Getting Started With pyDeid

Follow the installation instructions in the README.md before running this notebook.

Running a basic example

If running this notebook locally, without using a virtual environment- run the block of code below (note that '/path/from/pip/show/pydeid' can be found with !pip show pydeid):

!pip show pydeidimport sys sys.path.insert(0,'/path/from/pip/show/pydeid')

For this demo, import the following functions from pyDeid.

deid_string(), reid_string(), and display_deid() are useful shortcut functions for exploring pyDeid features, to test and debug, and may be useful to investigate errors if they occur during the bulk de-identification process described later in the tutorial.

[3]:
from pyDeid import pyDeid, deid_string, reid_string, display_deid

Test out the installation using the following example:

[4]:
original_string = 'Elijah Wood starred in The Lord of the Rings, released on December 10, 2001'
phi, new_string = deid_string(original_string)

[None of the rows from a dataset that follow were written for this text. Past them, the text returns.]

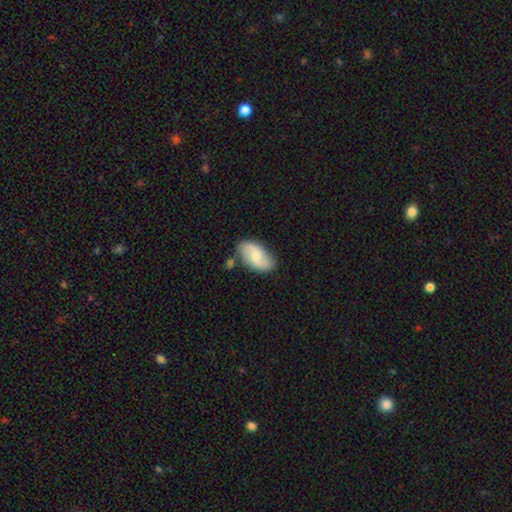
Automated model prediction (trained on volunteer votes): Morphology: type=featured or disk (48%); merging=none (73%).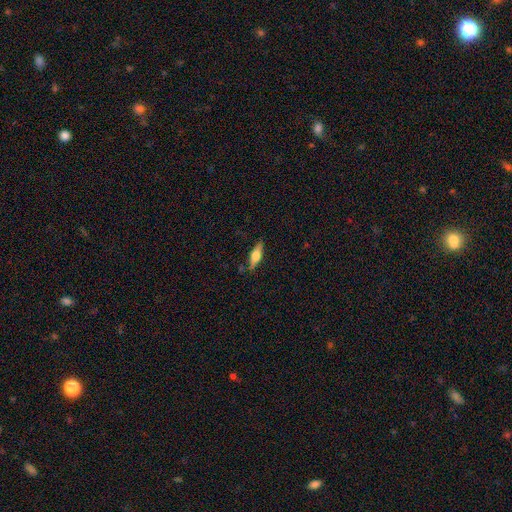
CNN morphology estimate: type=featured or disk (49%); merging=none (81%).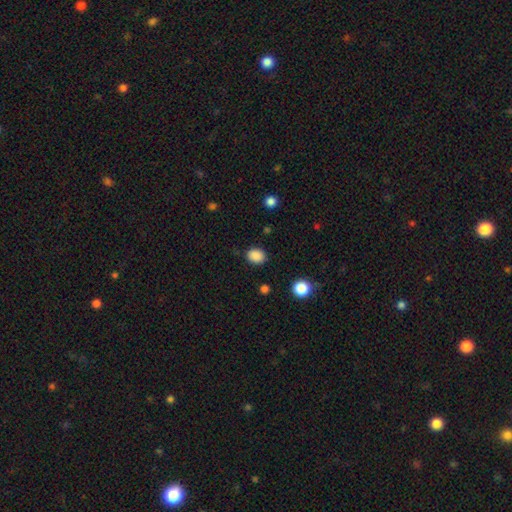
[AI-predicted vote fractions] Overall: smooth (87%). How rounded: round (54%; in between 45%). Merging: none (85%).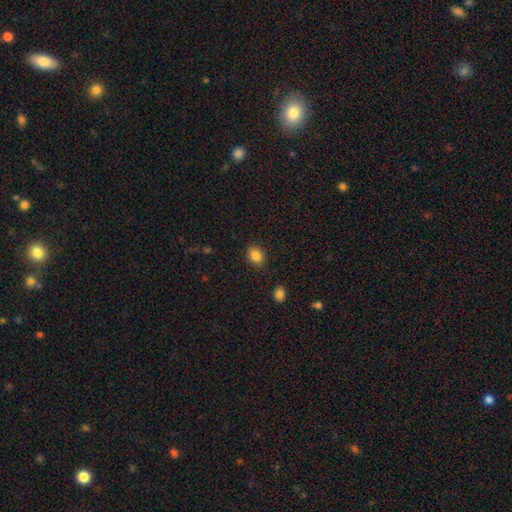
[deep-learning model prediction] A smooth galaxy with no disk features (85%) that is in between round and cigar-shaped (55%).

Vote fractions:
- Smooth or featured? smooth: 85% / star or artifact: 10% / featured or disk: 5%
- How rounded? in between: 55% / round: 44% / cigar-shaped: 1%
- Merging? none: 88% / minor disturbance: 9% / major disturbance: 2% / merger: 1%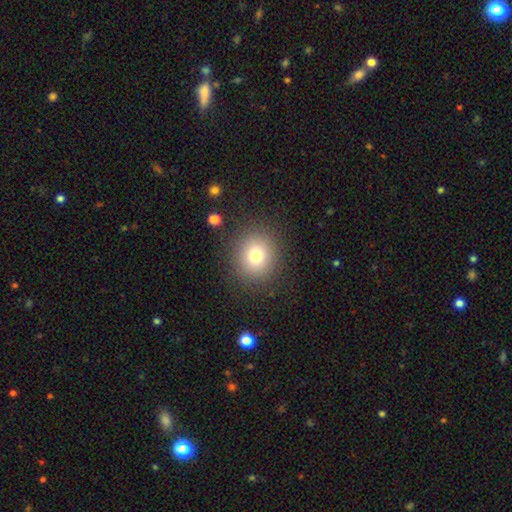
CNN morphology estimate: Smooth or featured: smooth — 76% (star or artifact — 14%)
How rounded: round — 86% (in between — 13%)
Merging: none — 88% (minor disturbance — 7%)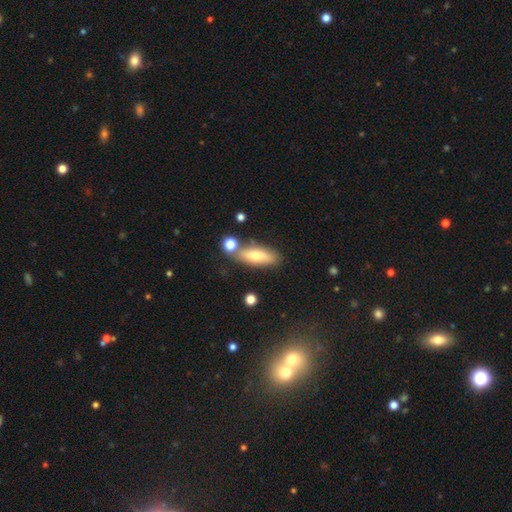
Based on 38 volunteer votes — Smooth or featured? smooth (61%)
How rounded? in between (70%)
Merging? none (89%)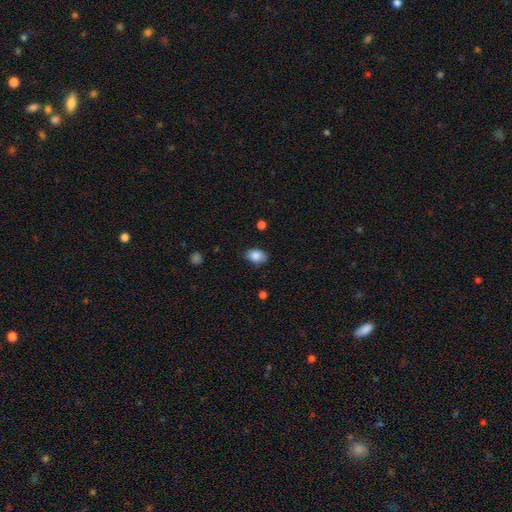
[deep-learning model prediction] Overall: smooth (86%). How rounded: in between (84%). Merging: none (80%).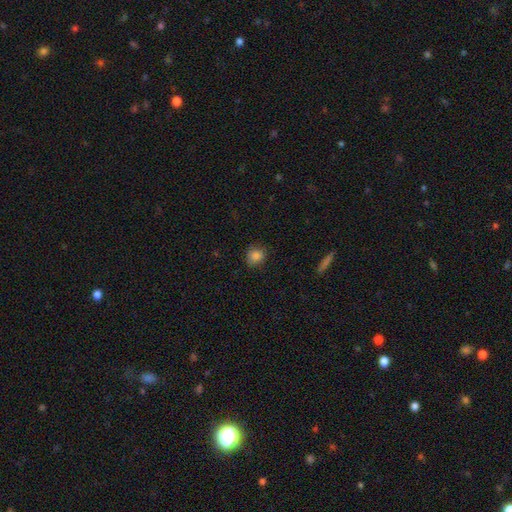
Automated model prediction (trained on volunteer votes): Smooth or featured: smooth — 85% (star or artifact — 11%)
How rounded: round — 77% (in between — 22%)
Merging: none — 83% (minor disturbance — 13%)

deid_string() takes as input a string, and outputs a new_string() with the PHI found in the original string replaced with surrogates, as well as a phi list of information regarding the found PHI:

[5]:
phi
[5]:
[{'phi_start': 0,
  'phi_end': 6,
  'phi': 'Elijah',
  'surrogate_start': 0,
  'surrogate_end': 4,
  'surrogate': 'Mary',
  'types': ['Male First Name (un)',
   'Last Name (un)',
   'First Name (followed by last name)']},
 {'phi_start': 7,
  'phi_end': 11,
  'phi': 'Wood',
  'surrogate_start': 5,
  'surrogate_end': 12,
  'surrogate': 'Edwards',
  'types': ['Last Name (ambig)', 'Last Name (follows first name)']},
 {'phi_start': 58,
  'phi_end': 75,
  'phi': Date(date_string='December 10, 2001', day='10', month='December', year='2001'),
  'surrogate_start': 59,
  'surrogate_end': 71,
  'surrogate': '2006-6th-Aug',
  'types': ['Month Day Year [Month-dd-yy(yy)]',
   'Month Day Year [Month dd, yy(yy)]',
   'Month Day Year [Month dd, yy(yy)]']}]
[6]:
new_string
[6]:
'Mary Edwards starred in The Lord of the Rings, released on 2006-6th-Aug'

pyDeid Features

display_deid() allows for visualization of the de-identification in interactive settings such as in Jupyter notebooks. This can be useful for demonstration and debugging:

[7]:
display_deid(original_string, phi)
Elijah NAME Wood NAME starred in The Lord of the Rings, released on December 10, 2001 DATE

We can also re-identify the string to return back the original string:

[8]:
reid_string(new_string, phi)
[8]:
'Elijah Wood starred in The Lord of the Rings, released on December 10, 2001'

Some contexts may have known custom patterns for PHI that we’d like to also de-identify.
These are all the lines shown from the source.